Users of the measurement-lab.ndt.unified_uploads
and measurement-lab.ndt.unified_downloads
views should experience no changes.
Coming Changes
The views in the measurement-lab.library
dataset are now obsolete. Each can be replaced by the equivalent view with the same datatype and direction suffix from the ndt_intermediate
dataset.
To be removed | Use instead |
---|---|
library.ndt_unified_ndt5_downloads | ndt_intermediate.extended_ndt5_downloads |
library.ndt_unified_ndt5_uploads | ndt_intermediate.extended_ndt5_uploads |
library.ndt_unified_ndt7_downloads | ndt_intermediate.extended_ndt7_downloads |
library.ndt_unified_ndt7_uploads | ndt_intermediate.extended_ndt7_uploads |
library.ndt_unified_web100_downloads | ndt_intermediate.extended_web100_downloads |
library.ndt_unified_web100_uploads | ndt_intermediate.extended_web100_uploads |
Views in the measurement-lab.ndt
dataset that use v1 schemas must be removed before we replace them with views using v2 schemas.

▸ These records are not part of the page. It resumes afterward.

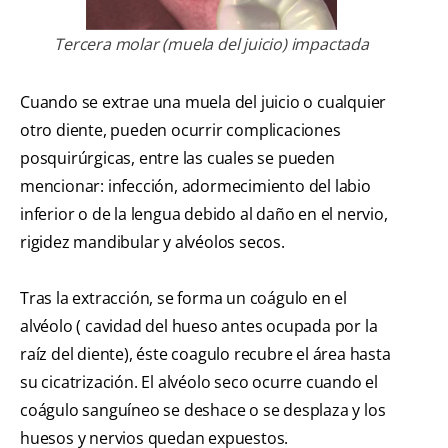
Tercera molar (muela del juicio) impactada
Cuando se extrae una muela del juicio o cualquier
otro diente, pueden ocurrir complicaciones
posquirúrgicas, entre las cuales se pueden
mencionar: infección, adormecimiento del labio
inferior o de la lengua debido al daño en el nervio,
rigidez mandibular y alvéolos secos.
Tras la extracción, se forma un coágulo en el
alvéolo ( cavidad del hueso antes ocupada por la
raíz del diente), éste coagulo recubre el área hasta
su cicatrización. El alvéolo seco ocurre cuando el
coágulo sanguíneo se deshace o se desplaza y los
huesos y nervios quedan expuestos.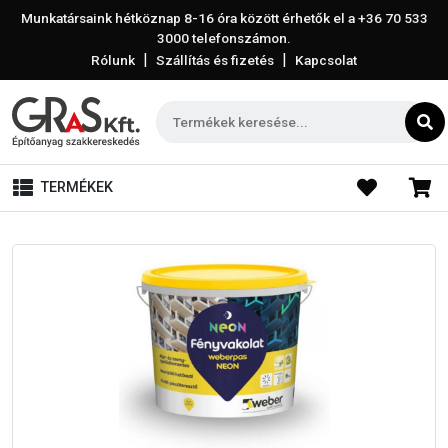
Munkatársaink hétköznap 8-16 óra között érhetők el a
+36 70 533
3000
telefonszámon.
|
|
Rólunk
Szállítás és fizetés
Kapcsolat
TERMÉKEK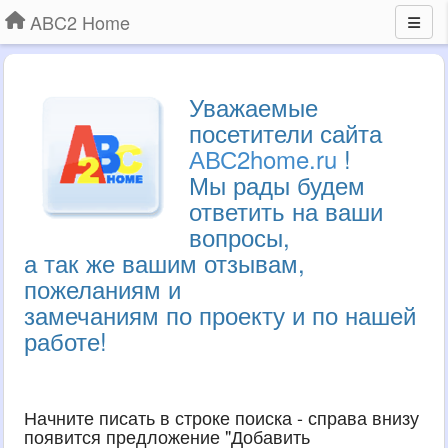
ABC2 Home
Уважаемые
посетители сайта
АВС2home.ru
!
Мы рады будем
ответить на ваши
вопросы,
а так же вашим отзывам,
пожеланиям и
замечаниям по проекту и по нашей
работе!
Начните писать в строке поиска - справа внизу
появится предложение "Добавить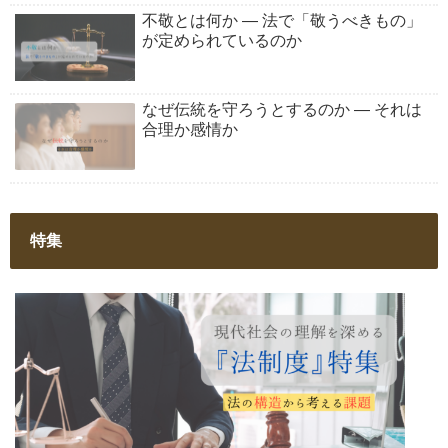
不敬とは何か ― 法で「敬うべきもの」
が定められているのか
なぜ伝統を守ろうとするのか ― それは
合理か感情か
特集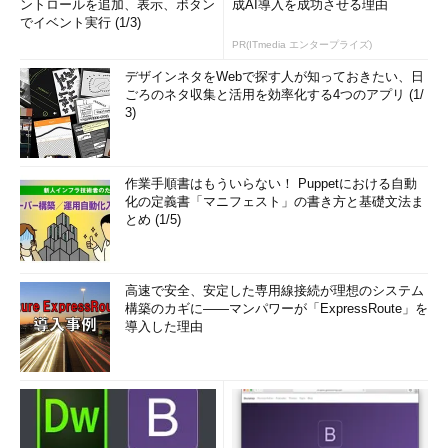
ントロールを追加、表示、ボタン
成AI導入を成功させる理由
でイベント実行 (1/3)
PR(ITmedia エンタープライズ)
デザインネタをWebで探す人が知っておきたい、日
ごろのネタ収集と活用を効率化する4つのアプリ (1/
3)
作業手順書はもういらない！ Puppetにおける自動
化の定義書「マニフェスト」の書き方と基礎文法ま
とめ (1/5)
高速で安全、安定した専用線接続が理想のシステム
構築のカギに――マンパワーが「ExpressRoute」を
導入した理由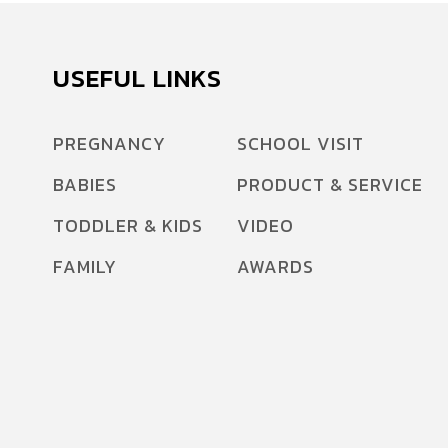
USEFUL LINKS
PREGNANCY
SCHOOL VISIT
BABIES
PRODUCT & SERVICE
TODDLER & KIDS
VIDEO
FAMILY
AWARDS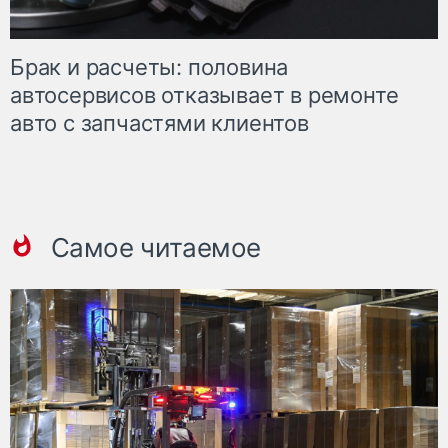
Брак и расчеты: половина
автосервисов отказывает в ремонте
авто с запчастями клиентов
Самое читаемое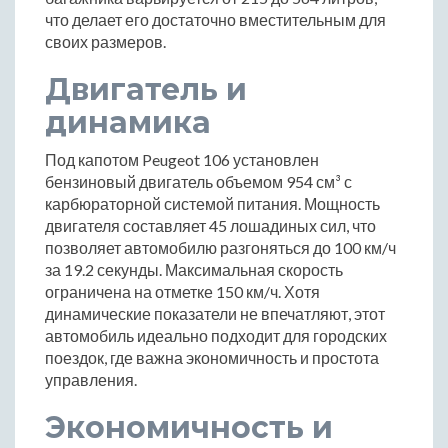
что делает его достаточно вместительным для
своих размеров.
Двигатель и
динамика
Под капотом Peugeot 106 установлен
бензиновый двигатель объемом 954 см³ с
карбюраторной системой питания. Мощность
двигателя составляет 45 лошадиных сил, что
позволяет автомобилю разгоняться до 100 км/ч
за 19.2 секунды. Максимальная скорость
ограничена на отметке 150 км/ч. Хотя
динамические показатели не впечатляют, этот
автомобиль идеально подходит для городских
поездок, где важна экономичность и простота
управления.
Экономичность и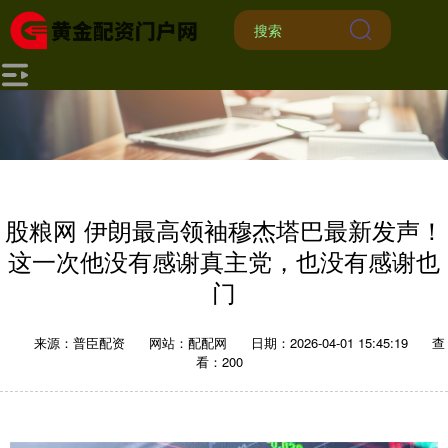
股粮网 伊朗最高领袖穆杰塔巴最新发声！
这一次他没有感谢真主党，也没有感谢也
门
来源：普臣配资
网站：配配网
日期：2026-04-01 15:45:19
查
看：200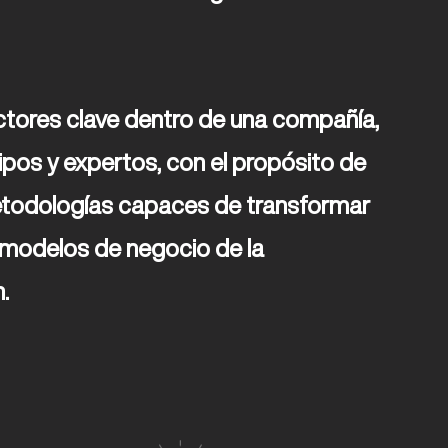
ipos y expertos, con el propósito de 
etodologías capaces de transformar 
 modelos de negocio de la 
.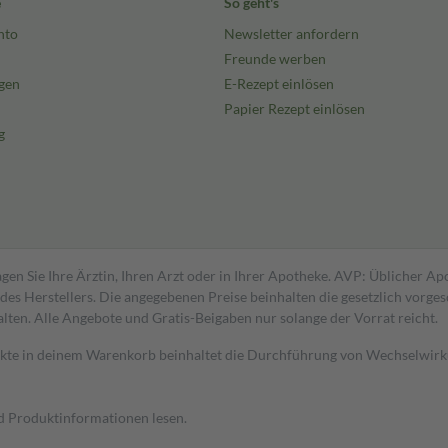
e
So geht's
nto
Newsletter anfordern
Freunde werben
gen
E-Rezept einlösen
Papier Rezept einlösen
g
gen Sie Ihre Ärztin, Ihren Arzt oder in Ihrer Apotheke. AVP: Üblicher A
s Herstellers. Die angegebenen Preise beinhalten die gesetzlich vorgesc
alten. Alle Angebote und Gratis-Beigaben nur solange der Vorrat reicht.
dukte in deinem Warenkorb beinhaltet die Durchführung von Wechselwir
nd Produktinformationen lesen.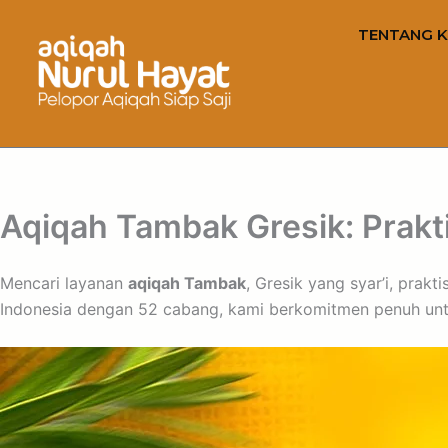
TENTANG K
Aqiqah Tambak Gresik: Prakti
Mencari layanan
aqiqah Tambak
, Gresik yang syar’i, prak
Indonesia dengan 52 cabang, kami berkomitmen penuh untu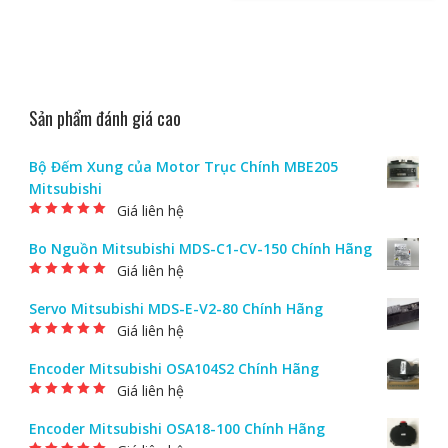
Sản phẩm đánh giá cao
Bộ Đếm Xung của Motor Trục Chính MBE205
Mitsubishi
Giá liên hệ
Được xếp hạng
5.00
5 sao
Bo Nguồn Mitsubishi MDS-C1-CV-150 Chính Hãng
Giá liên hệ
Được xếp hạng
5.00
5 sao
Servo Mitsubishi MDS-E-V2-80 Chính Hãng
Giá liên hệ
Được xếp hạng
5.00
5 sao
Encoder Mitsubishi OSA104S2 Chính Hãng
Giá liên hệ
Được xếp hạng
5.00
5 sao
Encoder Mitsubishi OSA18-100 Chính Hãng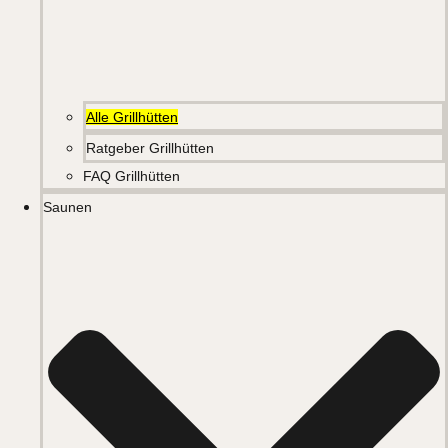
Alle Grillhütten
Ratgeber Grillhütten
FAQ Grillhütten
Saunen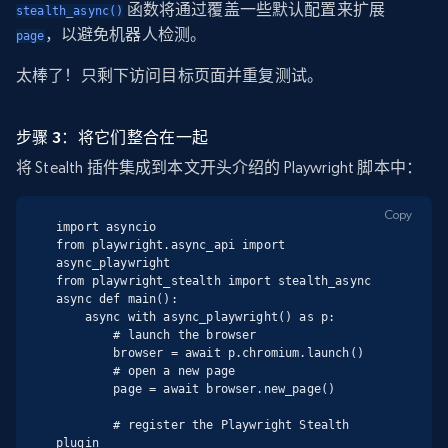
函数将通过覆盖一些默认配置来扩展
stealth_async()
，以避免机器人检测。
page
太棒了！只剩下访问目标页面并重复测试。
步骤 3：将它们整合在一起
将 Stealth 插件集成到本文开头介绍的 Playwright 脚本中：
Copy
import asyncio

from playwright.async_api import 
async_playwright

from playwright_stealth import stealth_async

async def main():

    async with async_playwright() as p:

        # launch the browser

        browser = await p.chromium.launch()

        # open a new page

        page = await browser.new_page()

        # register the Playwright Stealth 
plugin
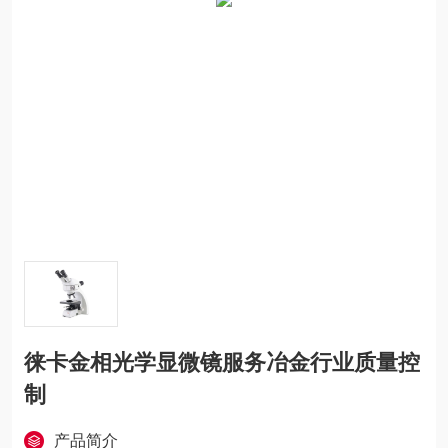
徕卡金相光学显微镜服务冶金行业质量控
制
产品简介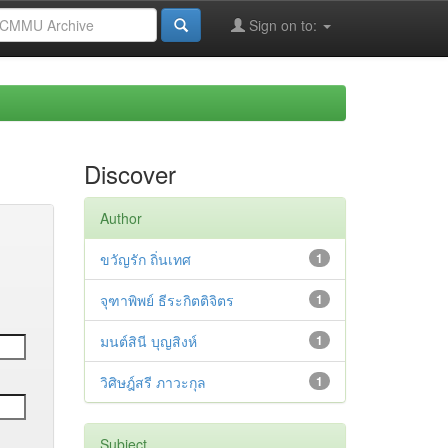
Sign on to:
Discover
Author
ขวัญรัก ถิ่นเทศ
1
จุฑาพิพย์ ธีระกิตติจิตร
1
มนต์สินี บุญสิงห์
1
วิศิษฎ์สรี ภาวะกุล
1
Subject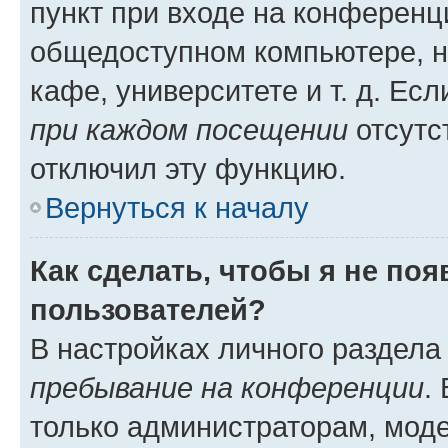
пункт при входе на конференц
общедоступном компьютере, н
кафе, университете и т. д. Есл
при каждом посещении
отсутст
отключил эту функцию.
Вернуться к началу
Как сделать, чтобы я не по
пользователей?
В настройках личного раздел
пребывание на конференции
.
только администраторам, моде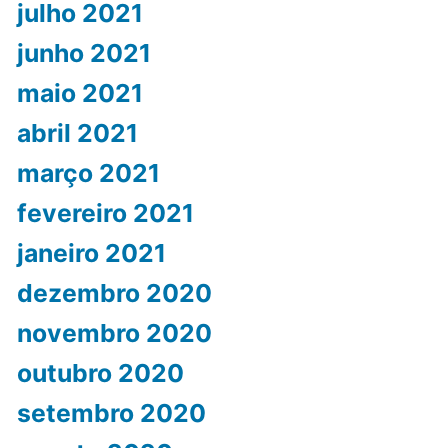
julho 2021
junho 2021
maio 2021
abril 2021
março 2021
fevereiro 2021
janeiro 2021
dezembro 2020
novembro 2020
outubro 2020
setembro 2020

This should be minimally disruptive because these v1 views are redundant to identical views that are already present in the measurement-lab.ndt_raw
dataset.
To be removed | Use instead |
---|---|
ndt.traceroute (v1) | ndt_raw.paris1_legacy |
ndt.ndt5 (v1) | ndt_raw.ndt5_legacy |
ndt.tcpinfo (v1) | ndt_raw.tcpinfo_legacy |
ndt.web100 (v1) | ndt_raw.web100_legacy |
The following views that use v1 schemas will be renamed with a “_legacy” suffix to be consistent with other v1 schema views. As well, this allows a view using a v2 schema to be deployed later without causing a conflict.
To be renamed | New name |
---|---|
sidestream.web100 (v1) | sidestream.web100_legacy |
utilization.switch (v1) | utilization.switch_legacy |
The traceroute datatypes have historically been combined into a single table. Going forward they will be separated and named by their underlying format and tool of origin. So, the following changes are planned.
To be removed | To be replaced by |
---|---|
aggregate.traceroute | traceroute.scamper1 |
traceroute.paris1_legacy |
Once the above changes are complete, they will be followed by deployment of the updated v2 data pipeline parsers for the switch, ndt5 and tcpinfo datatypes.
Once these changes are complete, we will be updating the website with up-to-date schema documentation for these raw datatypes using the v2, standard column naming conventions, including:
- ndt7
- annotation
- ndt5
- switch
- scamper1
- tcpinfo
- pcap
UPDATE: 2022-02-28 - we changed the alternate name for the legacy ndt.traceroute
view to ndt_raw.paris1_legacy
(instead of ndt_raw.traceroute_legacy
) to be consistent with the underlying datatype name and further move away from uses of “traceroute” as a single datatype name, when instead “traceroute” is a dataset consisting of many sources.